Nights Out

What constitutes a 9/10 album review? In a week where there are two outstanding British releases, it’s certainly a question worth posing. Guidelines point to a record that will sound as fresh and memorable, 10 years down the line, as it did the day it was first awarded its mark. It’s rare a reviewer is granted a decade of contemplation before making that decision; these days, we’re lucky if we get more than 48 hours. The Devonshire trio’s second record though, has been different.

Whether Metronomy mainman Joseph Mount realised he had a record of slow-maturing majesty on his hands, or (more likely) just had a shitload of remixes for the likes of Klaxons, Franz Ferdinand and Gorillaz to get through first, it’s been an unprecedented six months between promos for ‘Nights Out’ being sent out and the day of its release arriving. As an almost-daily fixture on the office stereo since March, it’s already clocked up more than enough plays for the paper-thin charms to wear off a lot of new releases. Not so ‘Nights Out’.

What started out sounding like a simple little home-grown electro record has uncoiled itself over a summer of listens into a multi-layered party playlist that gurgles out anthems without pause. “It’s a soundtrack to a bad weekend,” Mount has claimed, as deceptively humble as the music he makes. Bad weekend or not, it was certainly a big one: ‘Nights Out’ is so wired it can’t help breaking down and reanimating itself with a new eureka moment every 30 seconds. Within the first two songs it’s ripped through Middle Eastern exoticism, synthetic Tetris wonk-pop, oriental melodica jams and psycho speed synths. Then the big hitters start coming and don’t let up for the next seven (seven!) songs – ‘Radio Ladio’ (a ‘DISCO’ for our times), the euphoric ‘Holiday’, the world-wise ‘Heartbreaker’ and the Bloc Party/Prince bust-up of ‘A Thing For Me’, to name just four.

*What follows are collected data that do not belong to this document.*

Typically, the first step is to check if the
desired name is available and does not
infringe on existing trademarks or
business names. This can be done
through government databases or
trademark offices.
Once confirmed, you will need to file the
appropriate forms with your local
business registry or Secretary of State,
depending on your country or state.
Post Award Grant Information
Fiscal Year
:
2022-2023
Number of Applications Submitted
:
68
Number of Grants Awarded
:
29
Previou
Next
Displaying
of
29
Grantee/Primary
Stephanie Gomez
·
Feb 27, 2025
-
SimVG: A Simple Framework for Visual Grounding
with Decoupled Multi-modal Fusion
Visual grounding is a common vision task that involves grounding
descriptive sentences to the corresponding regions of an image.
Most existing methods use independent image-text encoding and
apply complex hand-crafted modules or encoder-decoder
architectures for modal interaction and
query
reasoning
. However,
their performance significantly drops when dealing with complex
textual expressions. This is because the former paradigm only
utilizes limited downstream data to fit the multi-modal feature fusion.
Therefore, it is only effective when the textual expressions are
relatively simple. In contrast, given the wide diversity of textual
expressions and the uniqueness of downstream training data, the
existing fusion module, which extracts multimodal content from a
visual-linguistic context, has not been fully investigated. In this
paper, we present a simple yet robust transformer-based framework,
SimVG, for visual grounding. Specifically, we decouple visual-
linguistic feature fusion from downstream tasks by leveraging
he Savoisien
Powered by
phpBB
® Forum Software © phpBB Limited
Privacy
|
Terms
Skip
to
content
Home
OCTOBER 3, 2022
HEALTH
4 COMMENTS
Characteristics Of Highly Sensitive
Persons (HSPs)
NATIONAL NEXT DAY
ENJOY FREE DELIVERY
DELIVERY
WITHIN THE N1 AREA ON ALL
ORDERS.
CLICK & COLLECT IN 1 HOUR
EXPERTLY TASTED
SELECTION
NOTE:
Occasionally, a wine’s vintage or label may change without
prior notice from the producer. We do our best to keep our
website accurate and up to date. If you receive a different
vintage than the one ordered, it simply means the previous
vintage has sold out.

If Metronomy’s 2006 album ‘Pip Paine (Pay the £5000 You Owe)’ most closely resembled Hot Chip’s ‘Coming On Strong’ for debuts that were applauded but un-bought, then ‘Nights Out’ is their ‘The Warning’. It’s a sleeping giant of a dancefloor creeper that will be everyone’s favourite new electro album in approximately six months’ time. See you in March.